- Born: Henry Robert Oswald 8 February 1852 Trichnopoly, Madras Presidency
- Died: 1940 Salisbury, Wiltshire, England
- Occupations: Medical Doctor and Barrister of Law
- Known for: Coroner of London

= H. R. Oswald =

English coroner

Henry Robert Oswald M.D., M.B., C.M., (8 February 1852 – 1940) was a British barrister and coroner. He was president of the Coroners' Society of England and Wales.

==Early life==
Oswald was born on 8 February 1852 in Trichnopoly, Madras, India, the son of Surgeon General H.R. Oswald who was serving in the Indian Army. He was privately educated in the Isle of Man and later Edgbaston, Birmingham, before moving on to the Royal High School, Edinburgh.
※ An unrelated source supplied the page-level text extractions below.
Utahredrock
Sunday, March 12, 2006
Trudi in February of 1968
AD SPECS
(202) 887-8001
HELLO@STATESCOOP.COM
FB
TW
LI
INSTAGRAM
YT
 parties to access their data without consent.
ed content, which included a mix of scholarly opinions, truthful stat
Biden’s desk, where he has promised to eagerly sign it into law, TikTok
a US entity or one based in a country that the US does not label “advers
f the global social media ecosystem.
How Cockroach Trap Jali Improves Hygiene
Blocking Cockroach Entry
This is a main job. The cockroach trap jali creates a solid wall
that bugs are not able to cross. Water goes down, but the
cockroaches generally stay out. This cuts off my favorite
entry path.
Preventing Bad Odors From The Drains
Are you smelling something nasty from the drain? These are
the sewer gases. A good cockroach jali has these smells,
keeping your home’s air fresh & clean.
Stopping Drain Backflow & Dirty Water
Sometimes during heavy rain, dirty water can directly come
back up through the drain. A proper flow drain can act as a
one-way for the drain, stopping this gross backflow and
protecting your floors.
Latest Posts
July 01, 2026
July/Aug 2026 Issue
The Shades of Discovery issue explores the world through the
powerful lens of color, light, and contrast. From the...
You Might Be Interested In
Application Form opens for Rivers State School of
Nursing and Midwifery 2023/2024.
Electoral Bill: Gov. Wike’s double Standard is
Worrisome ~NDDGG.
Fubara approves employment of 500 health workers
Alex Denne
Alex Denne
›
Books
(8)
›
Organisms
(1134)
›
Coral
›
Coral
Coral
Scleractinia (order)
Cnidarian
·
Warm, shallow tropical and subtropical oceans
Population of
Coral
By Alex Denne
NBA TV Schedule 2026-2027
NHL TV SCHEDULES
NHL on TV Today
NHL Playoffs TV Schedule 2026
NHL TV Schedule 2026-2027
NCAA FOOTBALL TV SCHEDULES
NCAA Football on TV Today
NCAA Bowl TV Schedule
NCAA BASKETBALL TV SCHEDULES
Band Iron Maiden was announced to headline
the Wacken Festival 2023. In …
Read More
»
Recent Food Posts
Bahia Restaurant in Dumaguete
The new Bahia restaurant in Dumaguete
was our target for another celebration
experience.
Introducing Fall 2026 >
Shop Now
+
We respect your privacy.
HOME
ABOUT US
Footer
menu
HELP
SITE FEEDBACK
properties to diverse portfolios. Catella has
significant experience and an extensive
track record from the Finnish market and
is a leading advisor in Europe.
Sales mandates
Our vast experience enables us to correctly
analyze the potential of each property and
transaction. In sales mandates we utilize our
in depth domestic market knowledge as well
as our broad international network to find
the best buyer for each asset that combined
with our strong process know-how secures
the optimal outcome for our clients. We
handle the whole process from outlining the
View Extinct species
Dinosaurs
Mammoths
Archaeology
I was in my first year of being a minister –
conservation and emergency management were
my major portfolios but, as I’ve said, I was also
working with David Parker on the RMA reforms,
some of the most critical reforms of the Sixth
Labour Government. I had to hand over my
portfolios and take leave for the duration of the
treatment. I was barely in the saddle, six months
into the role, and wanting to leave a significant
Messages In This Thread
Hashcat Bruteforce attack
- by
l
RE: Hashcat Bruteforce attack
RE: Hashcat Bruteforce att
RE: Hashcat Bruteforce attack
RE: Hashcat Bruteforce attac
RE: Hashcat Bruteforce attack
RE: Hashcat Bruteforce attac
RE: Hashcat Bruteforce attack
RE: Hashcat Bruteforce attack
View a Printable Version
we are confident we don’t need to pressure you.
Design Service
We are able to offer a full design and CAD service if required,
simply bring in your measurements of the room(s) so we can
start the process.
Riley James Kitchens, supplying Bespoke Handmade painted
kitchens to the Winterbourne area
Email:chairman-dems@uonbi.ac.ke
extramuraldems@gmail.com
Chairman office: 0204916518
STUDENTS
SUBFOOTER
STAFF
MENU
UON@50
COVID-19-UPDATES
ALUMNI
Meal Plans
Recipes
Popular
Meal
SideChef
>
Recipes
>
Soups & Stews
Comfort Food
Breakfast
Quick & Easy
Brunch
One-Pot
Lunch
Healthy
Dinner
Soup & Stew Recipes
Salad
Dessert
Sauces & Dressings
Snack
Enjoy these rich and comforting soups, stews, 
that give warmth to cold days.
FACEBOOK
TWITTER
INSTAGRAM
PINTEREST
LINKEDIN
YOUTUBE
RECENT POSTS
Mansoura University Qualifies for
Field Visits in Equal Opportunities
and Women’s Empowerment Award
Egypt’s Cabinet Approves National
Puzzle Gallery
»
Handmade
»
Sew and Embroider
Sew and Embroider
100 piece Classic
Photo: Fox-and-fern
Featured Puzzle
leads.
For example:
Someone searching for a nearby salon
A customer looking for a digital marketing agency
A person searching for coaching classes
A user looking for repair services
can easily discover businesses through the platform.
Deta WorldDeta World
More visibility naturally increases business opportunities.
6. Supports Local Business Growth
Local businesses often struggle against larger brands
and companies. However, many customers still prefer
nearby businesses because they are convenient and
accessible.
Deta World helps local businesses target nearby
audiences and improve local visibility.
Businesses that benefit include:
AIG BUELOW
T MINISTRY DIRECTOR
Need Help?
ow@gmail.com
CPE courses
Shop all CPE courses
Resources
Oswald originally intended to enter the Indian Civil Service but changed his mind and studied medicine at the University of Edinburgh. He then went into practice as a medical doctor, achieving his MD from the University of Edinburgh in 1881. Then, in 1890 he entered the Middle Temple to train as a barrister, being called to the bar in 1894.

==Coroner==
Oswald became the deputy-coroner in the Central and Western districts of London, and later in the South-Western and Kingston districts. In 1902 he became the coroner for the South-Eastern district. He moved to the Western district in 1919, a post he held until he retired in 1930.

Oswald presided over between 20,000 and 30,000 inquests. Among the notable ones were the first inquest about death from a motor car (1904), a case involving Ronald True, the death of Freda Kempton from a drug overdose in which the dealer Brilliant Chang was implicated (1922), and deaths caused by the 1928 Thames flood of London.

His reminiscences were published in 1936 by Stanley Paul as Memoirs of a London County Coroner.

==Family life==
Oswald married twice, firstly to Jean Moir-Byres with whom he had a daughter. Jean died in 1907. He married again in 1908 to Ethel Mary Cundell. Oswald died in early 1940 in the Salisbury district of Wiltshire.